Post-War Italy Italy’s defeat had profound consequences for the country in the post-war period. Some 600,000 Italians soldiers and civilians had lost their lives in the war, the economy was in ruins, and the country’s political future was bleak and uncertain. An immediate effect of the war was the fall of the monarchy, as King Victor Emmanuel III was widely seen by the general population as being closely associated with the now vilified fascist regime of Mussolini. In 1944, as the Allies advanced steadily northward toward Rome, the Italian king had relinquished his powers to his son, Crown Prince Umberto, though he continued be the titular monarch of Italy. And by 1946, with the Italian public exerting greater pressure on the post-fascist political fate of the nation, in May of that year, King Victor Emmanuel III abdicated the throne in favor of Umberto II who succeeded as the new Italian king. But in a national referendum held just one month later, June 1946, Italians voted to end the monarchy and adopt a republican form of government. In June 1948, the Italian Republic proclaimed a new constitution, and the Italian monarchy was forced to leave for exile abroad.

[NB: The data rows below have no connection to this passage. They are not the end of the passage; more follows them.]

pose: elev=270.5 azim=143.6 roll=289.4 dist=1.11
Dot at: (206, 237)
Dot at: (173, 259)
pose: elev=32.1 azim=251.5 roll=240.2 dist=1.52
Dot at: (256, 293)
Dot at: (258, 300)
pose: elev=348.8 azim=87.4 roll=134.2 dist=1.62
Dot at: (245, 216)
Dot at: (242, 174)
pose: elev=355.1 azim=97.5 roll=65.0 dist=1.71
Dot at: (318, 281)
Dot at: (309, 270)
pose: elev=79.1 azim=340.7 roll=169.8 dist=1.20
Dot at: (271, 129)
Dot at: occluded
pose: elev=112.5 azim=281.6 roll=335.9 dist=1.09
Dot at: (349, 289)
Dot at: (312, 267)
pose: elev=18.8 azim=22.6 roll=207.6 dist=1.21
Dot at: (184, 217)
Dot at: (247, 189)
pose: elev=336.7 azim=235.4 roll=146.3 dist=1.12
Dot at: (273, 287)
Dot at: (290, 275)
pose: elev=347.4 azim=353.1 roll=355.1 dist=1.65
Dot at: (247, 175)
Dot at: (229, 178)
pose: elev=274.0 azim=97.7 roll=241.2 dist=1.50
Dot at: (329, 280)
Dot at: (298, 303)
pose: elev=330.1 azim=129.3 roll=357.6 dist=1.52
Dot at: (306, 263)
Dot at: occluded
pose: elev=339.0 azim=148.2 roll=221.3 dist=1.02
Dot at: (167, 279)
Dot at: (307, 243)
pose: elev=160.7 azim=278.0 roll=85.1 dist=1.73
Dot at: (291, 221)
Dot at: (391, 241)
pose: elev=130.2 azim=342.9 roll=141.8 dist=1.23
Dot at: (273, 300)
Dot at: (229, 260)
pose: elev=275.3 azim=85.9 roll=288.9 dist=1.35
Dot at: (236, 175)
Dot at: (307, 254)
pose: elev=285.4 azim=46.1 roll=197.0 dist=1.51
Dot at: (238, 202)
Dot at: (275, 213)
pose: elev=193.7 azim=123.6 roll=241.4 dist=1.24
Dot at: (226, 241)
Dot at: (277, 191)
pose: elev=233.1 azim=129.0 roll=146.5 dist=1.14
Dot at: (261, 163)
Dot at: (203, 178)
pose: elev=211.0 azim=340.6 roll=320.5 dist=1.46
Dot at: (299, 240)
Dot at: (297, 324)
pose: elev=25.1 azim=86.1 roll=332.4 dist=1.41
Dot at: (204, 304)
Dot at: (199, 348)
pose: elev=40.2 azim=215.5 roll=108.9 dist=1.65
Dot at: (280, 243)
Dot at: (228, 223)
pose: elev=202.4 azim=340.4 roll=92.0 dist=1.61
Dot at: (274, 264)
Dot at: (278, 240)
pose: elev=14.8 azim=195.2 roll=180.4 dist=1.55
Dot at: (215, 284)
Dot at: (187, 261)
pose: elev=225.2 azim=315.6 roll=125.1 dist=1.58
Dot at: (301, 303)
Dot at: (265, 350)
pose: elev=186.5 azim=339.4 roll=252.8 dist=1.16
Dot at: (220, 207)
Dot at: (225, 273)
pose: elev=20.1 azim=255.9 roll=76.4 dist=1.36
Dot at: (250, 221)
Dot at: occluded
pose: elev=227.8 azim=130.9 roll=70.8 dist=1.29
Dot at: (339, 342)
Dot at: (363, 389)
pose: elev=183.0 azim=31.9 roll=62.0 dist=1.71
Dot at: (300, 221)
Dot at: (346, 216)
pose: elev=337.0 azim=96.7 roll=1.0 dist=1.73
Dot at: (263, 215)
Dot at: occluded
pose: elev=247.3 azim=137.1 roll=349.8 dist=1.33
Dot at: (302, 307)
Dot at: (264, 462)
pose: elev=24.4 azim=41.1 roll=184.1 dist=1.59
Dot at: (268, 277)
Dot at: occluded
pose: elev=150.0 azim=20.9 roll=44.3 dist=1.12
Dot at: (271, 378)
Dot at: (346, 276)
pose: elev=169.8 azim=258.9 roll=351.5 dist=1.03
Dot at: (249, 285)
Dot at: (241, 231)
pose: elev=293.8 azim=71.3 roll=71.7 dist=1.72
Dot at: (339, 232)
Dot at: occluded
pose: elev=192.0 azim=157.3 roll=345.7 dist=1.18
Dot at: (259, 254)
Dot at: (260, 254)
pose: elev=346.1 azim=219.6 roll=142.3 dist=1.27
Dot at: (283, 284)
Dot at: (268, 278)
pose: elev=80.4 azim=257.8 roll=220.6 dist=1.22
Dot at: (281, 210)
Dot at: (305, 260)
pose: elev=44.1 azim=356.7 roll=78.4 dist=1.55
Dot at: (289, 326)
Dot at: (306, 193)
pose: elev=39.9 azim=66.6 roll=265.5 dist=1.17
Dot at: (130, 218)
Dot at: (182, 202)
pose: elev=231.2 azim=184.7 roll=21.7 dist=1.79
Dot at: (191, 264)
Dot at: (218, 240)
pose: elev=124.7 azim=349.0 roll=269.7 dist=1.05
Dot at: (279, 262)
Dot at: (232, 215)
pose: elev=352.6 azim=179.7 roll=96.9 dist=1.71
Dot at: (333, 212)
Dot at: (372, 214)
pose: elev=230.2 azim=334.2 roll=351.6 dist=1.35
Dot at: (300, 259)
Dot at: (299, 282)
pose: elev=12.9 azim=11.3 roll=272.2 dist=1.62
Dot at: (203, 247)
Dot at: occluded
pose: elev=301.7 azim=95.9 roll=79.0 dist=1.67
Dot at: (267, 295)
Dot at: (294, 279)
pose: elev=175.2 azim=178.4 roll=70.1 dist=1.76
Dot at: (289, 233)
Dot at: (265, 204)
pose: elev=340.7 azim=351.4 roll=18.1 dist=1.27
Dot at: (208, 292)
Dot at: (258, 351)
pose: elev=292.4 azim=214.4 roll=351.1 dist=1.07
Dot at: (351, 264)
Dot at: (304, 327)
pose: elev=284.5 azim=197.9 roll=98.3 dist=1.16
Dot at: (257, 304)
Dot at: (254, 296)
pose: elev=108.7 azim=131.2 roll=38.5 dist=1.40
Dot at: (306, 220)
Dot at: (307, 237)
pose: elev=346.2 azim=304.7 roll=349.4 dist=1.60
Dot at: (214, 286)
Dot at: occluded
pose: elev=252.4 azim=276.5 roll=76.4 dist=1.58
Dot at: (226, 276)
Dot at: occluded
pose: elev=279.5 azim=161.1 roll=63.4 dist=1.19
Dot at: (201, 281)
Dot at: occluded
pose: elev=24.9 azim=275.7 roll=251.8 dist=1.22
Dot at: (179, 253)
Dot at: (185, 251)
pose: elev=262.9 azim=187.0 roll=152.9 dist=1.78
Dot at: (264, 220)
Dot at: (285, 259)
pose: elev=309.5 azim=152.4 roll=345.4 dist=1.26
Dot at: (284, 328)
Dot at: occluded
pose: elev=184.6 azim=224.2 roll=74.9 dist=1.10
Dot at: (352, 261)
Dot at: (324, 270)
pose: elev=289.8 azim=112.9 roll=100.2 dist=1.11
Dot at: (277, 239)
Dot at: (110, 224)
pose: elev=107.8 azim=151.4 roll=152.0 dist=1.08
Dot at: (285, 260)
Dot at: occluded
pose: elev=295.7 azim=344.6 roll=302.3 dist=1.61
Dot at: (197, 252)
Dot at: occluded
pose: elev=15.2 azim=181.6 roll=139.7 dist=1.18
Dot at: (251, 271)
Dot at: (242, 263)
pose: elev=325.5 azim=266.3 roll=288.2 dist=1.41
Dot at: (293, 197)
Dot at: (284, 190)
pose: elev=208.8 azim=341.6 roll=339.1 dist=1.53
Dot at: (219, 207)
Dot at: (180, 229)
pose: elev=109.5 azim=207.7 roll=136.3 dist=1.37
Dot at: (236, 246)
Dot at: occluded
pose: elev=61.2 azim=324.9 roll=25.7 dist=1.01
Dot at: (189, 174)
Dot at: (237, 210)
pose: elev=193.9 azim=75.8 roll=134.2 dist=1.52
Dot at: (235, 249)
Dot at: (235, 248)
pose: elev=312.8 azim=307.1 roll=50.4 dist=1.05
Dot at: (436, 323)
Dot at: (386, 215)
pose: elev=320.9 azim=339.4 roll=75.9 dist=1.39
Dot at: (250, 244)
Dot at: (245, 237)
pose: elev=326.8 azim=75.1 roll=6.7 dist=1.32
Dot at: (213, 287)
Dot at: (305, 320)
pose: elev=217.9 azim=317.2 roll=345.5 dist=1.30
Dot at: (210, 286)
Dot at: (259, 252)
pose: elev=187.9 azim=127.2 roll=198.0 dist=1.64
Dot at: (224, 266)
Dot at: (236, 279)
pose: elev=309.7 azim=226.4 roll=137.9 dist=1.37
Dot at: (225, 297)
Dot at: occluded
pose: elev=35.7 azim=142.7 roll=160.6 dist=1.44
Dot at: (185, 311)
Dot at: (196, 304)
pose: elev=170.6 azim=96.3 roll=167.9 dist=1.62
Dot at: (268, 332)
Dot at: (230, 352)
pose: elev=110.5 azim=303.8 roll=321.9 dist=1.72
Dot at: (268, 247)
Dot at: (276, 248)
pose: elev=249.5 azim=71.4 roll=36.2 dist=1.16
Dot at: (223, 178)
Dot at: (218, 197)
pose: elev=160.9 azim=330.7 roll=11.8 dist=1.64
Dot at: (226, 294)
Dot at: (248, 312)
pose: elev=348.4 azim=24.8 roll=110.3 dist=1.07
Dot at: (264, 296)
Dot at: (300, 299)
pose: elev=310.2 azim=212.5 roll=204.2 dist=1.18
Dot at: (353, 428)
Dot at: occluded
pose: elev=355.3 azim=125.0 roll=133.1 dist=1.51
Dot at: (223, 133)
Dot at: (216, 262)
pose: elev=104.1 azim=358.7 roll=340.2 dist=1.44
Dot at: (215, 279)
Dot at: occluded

In February 1947, the Paris Peace Treaties ended the state of war between the Allied powers and the minor Axis states of Italy, Romania, Hungary, and Bulgaria, as well as Finland (which was German-allied but officially not an Axis member). With Italy particularly, the Allied “Treaty of Peace with Italy” ended Italian colonial holdings, effectively dissolving the Italian Empire, which lost its East African territories of Eritrea, Ethiopia, and Italian Somaliland; and Libya in northern Africa. As well, Italy relinquished its territorial claims in France, Yugoslavia, and Greece, and its borders were readjusted with France and Yugoslavia. Italy also ceded the Dodecanese Islands to Greece and Saseno Island to Albania, and ceased its nineteenth-century claims to favorable commercial status in China, ending its Tientsin concession to the Chinese Nationalist government. As well, Italy paid war reparations to Albania, Ethiopia, Greece, Yugoslavia, and the Soviet Union. The peace treaty also greatly reduced the size of the Italian military and outlawed fascist political parties and organizations.
The war brought great destruction to the Italian economy. The Marshall Plan, the U.S. financial aid for the reconstruction of Europe, was extended to Italy, which received over U.S. $1 billion in 1947-1951. By then, the Cold War was expanding rapidly, and a strong motivation for the United States to assist Italy was to bring the latter firmly into the fold of the Western democracies. A crucial point was reached in the 1948 Italian general elections, where the pro-west Christian Democratic Party won a resounding victory over the communist-led coalition of the Popular Democratic Front. In these elections, U.S. Central Intelligence Agency (CIA) and the Soviet diplomatic mission in Rome gave large financial and material support to Italian politicians who shared their respective ideologies. In the elections’ aftermath, Italy swung firmly to the side of the free world, and remained so throughout the Cold War.